Steps in Genetic Algorithms
- Initialization:
- Generate an initial population of candidate solutions randomly.
- Evaluation:
- Compute the fitness function for each solution in the population.
- Selection:
- Select solutions with higher fitness values to be parents for the next generation.
- Crossover:
- Combine pairs of parent solutions to create offspring.
- Mutation:
- Randomly modify some solutions to introduce variability.
- Replacement:
- Replace the old population with the new generation.
- Stopping Criteria:
- Terminate the algorithm after a fixed number of generations or when the improvement in fitness is below a threshold.
# Install and load GA package
if (!requireNamespace("GA", quietly = TRUE))
install.packages("GA")
library(GA)
# Simulated data
set.seed(123)
n <- 100
p <- 10
X <- matrix(rnorm(n * p), nrow = n, ncol = p)
# Only first 3 variables are relevant
y <-
5 + rowSums(X[, 1:3]) + rnorm(n, sd = 2)
# Convert to a data frame
data <- as.data.frame(X)
data$y <- y
# Define the fitness function
fitness_function <- function(binary_vector) {
selected_vars <- which(binary_vector == 1)
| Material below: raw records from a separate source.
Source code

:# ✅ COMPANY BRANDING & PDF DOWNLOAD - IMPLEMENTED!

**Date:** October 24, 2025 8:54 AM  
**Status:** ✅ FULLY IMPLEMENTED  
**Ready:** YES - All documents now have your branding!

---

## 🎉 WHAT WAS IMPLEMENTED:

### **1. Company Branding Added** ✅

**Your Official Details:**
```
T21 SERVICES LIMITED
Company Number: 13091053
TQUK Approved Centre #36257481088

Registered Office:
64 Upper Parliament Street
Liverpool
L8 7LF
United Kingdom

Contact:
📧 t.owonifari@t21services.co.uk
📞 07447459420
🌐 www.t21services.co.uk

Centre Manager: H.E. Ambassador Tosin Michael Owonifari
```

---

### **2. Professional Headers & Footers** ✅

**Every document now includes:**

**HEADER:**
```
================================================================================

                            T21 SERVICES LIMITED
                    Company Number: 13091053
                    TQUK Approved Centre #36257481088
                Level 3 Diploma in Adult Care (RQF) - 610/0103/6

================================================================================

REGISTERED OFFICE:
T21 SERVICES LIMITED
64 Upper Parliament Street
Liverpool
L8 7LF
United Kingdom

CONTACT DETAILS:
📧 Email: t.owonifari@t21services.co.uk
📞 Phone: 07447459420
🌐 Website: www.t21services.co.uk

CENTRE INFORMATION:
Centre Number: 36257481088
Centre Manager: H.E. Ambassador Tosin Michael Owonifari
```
if (length(selected_vars) == 0)
return(-Inf) # Penalize empty subsets
model <- lm(y ~ ., data = data[, c(selected_vars, ncol(data))])
- AIC(model) # Return negative AIC (minimization problem)
}
# Run Genetic Algorithm
set.seed(123)
ga_result <-
ga(
type = "binary",
# Binary encoding for variable selection
fitness = fitness_function,
nBits = p,
# Number of predictors
popSize = 50,
# Population size
maxiter = 100,
# Maximum number of generations
run = 10,
# Stop if no improvement in 10 generations
seed = 123
)
# Extract the best solution
best_solution <- ga_result@solution[1, ]
selected_vars <- which(best_solution == 1)
cat("Selected Variables (Column Indices):\n", selected_vars, "\n")
#> Selected Variables (Column Indices):
#> 1 2 3 4
# Fit the final model with selected variables
final_model <-
lm(y ~ ., data = data[, c(selected_vars, ncol(data))])
cat("Final Model Summary:\n")
#> Final Model Summary:
print(summary(final_model))
#>
#> Call:
#> lm(formula = y ~ ., data = data[, c(selected_vars, ncol(data))])
#>
#> Residuals:
#> Min 1Q Median 3Q Max
#> -5.4013 -1.3823 0.0151 1.0796 5.1537
#>
#> Coefficients:
#> Estimate Std. Error t value Pr(>|t|)
#> (Intercept) 5.2726 0.2101 25.096 < 2e-16 ***
#> V1 1.1477 0.2290 5.012 2.49e-06 ***
#> V2 0.9469 0.2144 4.416 2.66e-05 ***
#> V3 0.6864 0.2199 3.121 0.00239 **
#> V4 0.3881 0.1997 1.943 0.05496 .
#> ---
#> Signif. codes: 0 '***' 0.001 '**' 0.01 '*' 0.05 '.' 0.1 ' ' 1
#>
#> Residual standard error: 2.058 on 95 degrees of freedom
#> Multiple R-squared: 0.3574, Adjusted R-squared: 0.3304
#> F-statistic: 13.21 on 4 and 95 DF, p-value: 1.352e-08
Interpretation
Selected Variables:
- The genetic algorithm identifies the subset of predictors that minimizes the fitness function (negative AIC in this example).
Model Performance:
- The final model can be evaluated using metrics such as adjusted $R^2$, prediction error, or cross-validation.
Convergence:
- The algorithm evolves towards better solutions over generations, as indicated by improvements in the best fitness value.
Advantages:
Can handle high-dimensional datasets and complex fitness functions.
Avoids getting trapped in local optima by introducing randomness.
Flexible: Can optimize any user-defined fitness function.
Limitations:
Computationally intensive for large datasets or many predictors.
Requires careful tuning of hyperparameters (e.g., population size, mutation rate).
May not guarantee a globally optimal solution.
Practical Considerations
When to use Genetic Algorithms?
For complex variable selection problems where traditional methods (e.g., stepwise selection) are insufficient.
When the fitness function is non-linear or involves interactions among predictors.
Tuning Tips:
Adjust population size and mutation rate based on dataset size and complexity.
Use parallel computing to speed up the evaluation of fitness functions.